Even some of the nation’s most experienced authorities have started to question how the US police carry out their duties as onlookers and body-worn camera footage has revealed law enforcement mistakes, from the execution of George Floyd to belated intervention in a Texas school massacre.

However, the prompt, valiant response by officers this week to an attack on an overcrowded Christian private school in Nashville — also captured on a bodycam — has sparked a wave of gratitude and hope from police across the nation. Many of these officers have struggled with dwindling community trust and difficult recruitment in the wake of recent scrutiny.

Because of what you seen in our profession that was so admirable, there is a little more pride now.

According to former DC Metropolitan Police Officer Michael Fanone, “These cops have demonstrated what an American police officer is capable of when given the appropriate tools, the right instruction, and the right mindset.”
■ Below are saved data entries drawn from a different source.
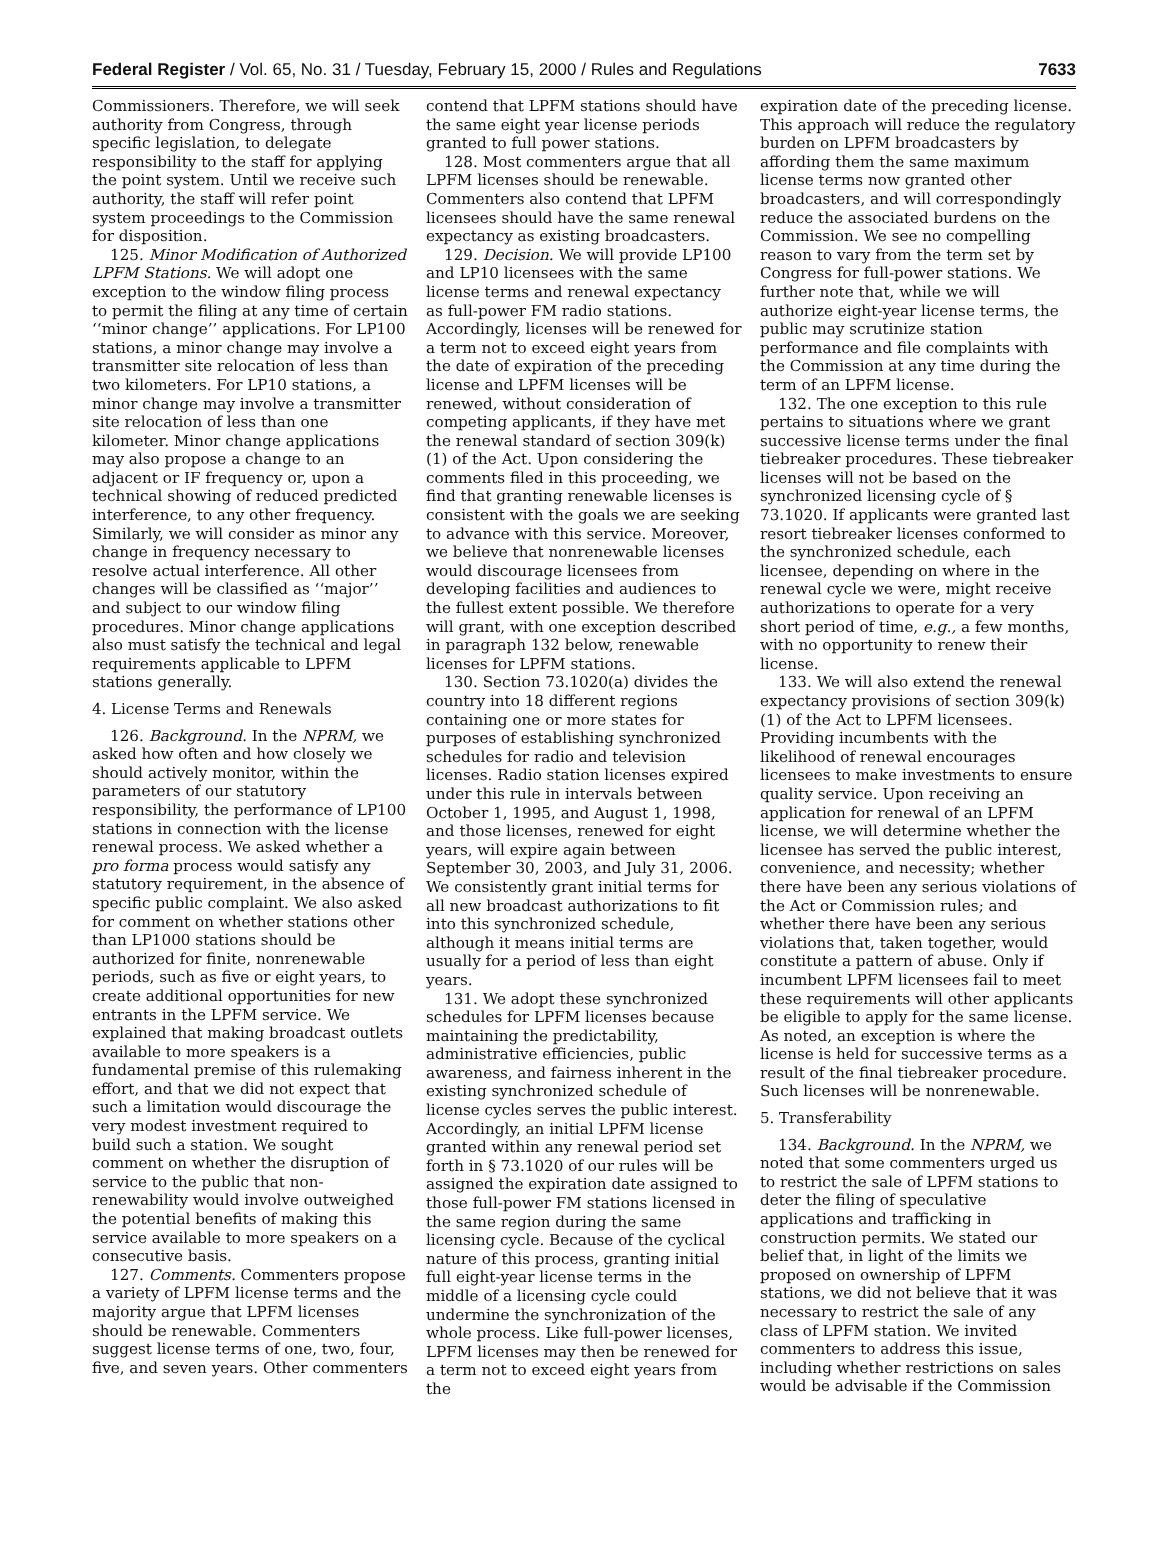Federal Register / Vol. 65, No. 31 / Tuesday, February 15, 2000 / Rules and Regulations 7633
Commissioners. Therefore, we will seek authority from Congress, through specific legislation, to delegate responsibility to the staff for applying the point system. Until we receive such authority, the staff will refer point system proceedings to the Commission for disposition.
125. Minor Modification of Authorized LPFM Stations. We will adopt one exception to the window filing process to permit the filing at any time of certain ‘‘minor change’’ applications. For LP100 stations, a minor change may involve a transmitter site relocation of less than two kilometers. For LP10 stations, a minor change may involve a transmitter site relocation of less than one kilometer. Minor change applications may also propose a change to an adjacent or IF frequency or, upon a technical showing of reduced predicted interference, to any other frequency. Similarly, we will consider as minor any change in frequency necessary to resolve actual interference. All other changes will be classified as ‘‘major’’ and subject to our window filing procedures. Minor change applications also must satisfy the technical and legal requirements applicable to LPFM stations generally.
4. License Terms and Renewals
126. Background. In the NPRM, we asked how often and how closely we should actively monitor, within the parameters of our statutory responsibility, the performance of LP100 stations in connection with the license renewal process. We asked whether a pro forma process would satisfy any statutory requirement, in the absence of specific public complaint. We also asked for comment on whether stations other than LP1000 stations should be authorized for finite, nonrenewable periods, such as five or eight years, to create additional opportunities for new entrants in the LPFM service. We explained that making broadcast outlets available to more speakers is a fundamental premise of this rulemaking effort, and that we did not expect that such a limitation would discourage the very modest investment required to build such a station. We sought comment on whether the disruption of service to the public that non-renewability would involve outweighed the potential benefits of making this service available to more speakers on a consecutive basis.
127. Comments. Commenters propose a variety of LPFM license terms and the majority argue that LPFM licenses should be renewable. Commenters suggest license terms of one, two, four, five, and seven years. Other commenters
contend that LPFM stations should have the same eight year license periods granted to full power stations.
128. Most commenters argue that all LPFM licenses should be renewable. Commenters also contend that LPFM licensees should have the same renewal expectancy as existing broadcasters.
129. Decision. We will provide LP100 and LP10 licensees with the same license terms and renewal expectancy as full-power FM radio stations. Accordingly, licenses will be renewed for a term not to exceed eight years from the date of expiration of the preceding license and LPFM licenses will be renewed, without consideration of competing applicants, if they have met the renewal standard of section 309(k)(1) of the Act. Upon considering the comments filed in this proceeding, we find that granting renewable licenses is consistent with the goals we are seeking to advance with this service. Moreover, we believe that nonrenewable licenses would discourage licensees from developing facilities and audiences to the fullest extent possible. We therefore will grant, with one exception described in paragraph 132 below, renewable licenses for LPFM stations.
130. Section 73.1020(a) divides the country into 18 different regions containing one or more states for purposes of establishing synchronized schedules for radio and television licenses. Radio station licenses expired under this rule in intervals between October 1, 1995, and August 1, 1998, and those licenses, renewed for eight years, will expire again between September 30, 2003, and July 31, 2006. We consistently grant initial terms for all new broadcast authorizations to fit into this synchronized schedule, although it means initial terms are usually for a period of less than eight years.
131. We adopt these synchronized schedules for LPFM licenses because maintaining the predictability, administrative efficiencies, public awareness, and fairness inherent in the existing synchronized schedule of license cycles serves the public interest. Accordingly, an initial LPFM license granted within any renewal period set forth in § 73.1020 of our rules will be assigned the expiration date assigned to those full-power FM stations licensed in the same region during the same licensing cycle. Because of the cyclical nature of this process, granting initial full eight-year license terms in the middle of a licensing cycle could undermine the synchronization of the whole process. Like full-power licenses, LPFM licenses may then be renewed for a term not to exceed eight years from the
expiration date of the preceding license. This approach will reduce the regulatory burden on LPFM broadcasters by affording them the same maximum license terms now granted other broadcasters, and will correspondingly reduce the associated burdens on the Commission. We see no compelling reason to vary from the term set by Congress for full-power stations. We further note that, while we will authorize eight-year license terms, the public may scrutinize station performance and file complaints with the Commission at any time during the term of an LPFM license.
132. The one exception to this rule pertains to situations where we grant successive license terms under the final tiebreaker procedures. These tiebreaker licenses will not be based on the synchronized licensing cycle of § 73.1020. If applicants were granted last resort tiebreaker licenses conformed to the synchronized schedule, each licensee, depending on where in the renewal cycle we were, might receive authorizations to operate for a very short period of time, e.g., a few months, with no opportunity to renew their license.
133. We will also extend the renewal expectancy provisions of section 309(k)(1) of the Act to LPFM licensees. Providing incumbents with the likelihood of renewal encourages licensees to make investments to ensure quality service. Upon receiving an application for renewal of an LPFM license, we will determine whether the licensee has served the public interest, convenience, and necessity; whether there have been any serious violations of the Act or Commission rules; and whether there have been any serious violations that, taken together, would constitute a pattern of abuse. Only if incumbent LPFM licensees fail to meet these requirements will other applicants be eligible to apply for the same license. As noted, an exception is where the license is held for successive terms as a result of the final tiebreaker procedure. Such licenses will be nonrenewable.
5. Transferability
134. Background. In the NPRM, we noted that some commenters urged us to restrict the sale of LPFM stations to deter the filing of speculative applications and trafficking in construction permits. We stated our belief that, in light of the limits we proposed on ownership of LPFM stations, we did not believe that it was necessary to restrict the sale of any class of LPFM station. We invited commenters to address this issue, including whether restrictions on sales would be advisable if the Commission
In fact, while police train to contain the devastation of America’s ostensibly inevitable next mass shooting, Engelbert and Collazo’s important efforts may serve as a “textbook” lesson, those on the ground told CNN. Meanwhile, revealing the willing risk taken by officers can help end long-standing police cynicism about what covert actions body-worn cameras might document while also luring additional change-makers to the field.

Former Boston Police Commissioner Ed Davis commented, “That kind of professional response is something that needs to be seen.”

During the school shooting, a Nashville police officer displays his gun.

As police officers throughout the nation have hailed the two and their coworkers at the scene as acclaimed heroes, the simple disclosure of the violence that Nashville officers faced — and how they responded to it — has generated a tsunami of pride that is flowing across police blogs and social media.

Davis, who recognized “terrible things were being displayed on the police force body cams” in other instances, said the first-person footage of Engelbert and Collazo’s response “is an example of how it’s becoming known exactly what to expect when police officers receive a call like this.”

According to Brenda Goss Andrews, president of the National Organization of Black Law, it’s critical that the general public be able to view recordings like this in order for them to understand just how risky policing is.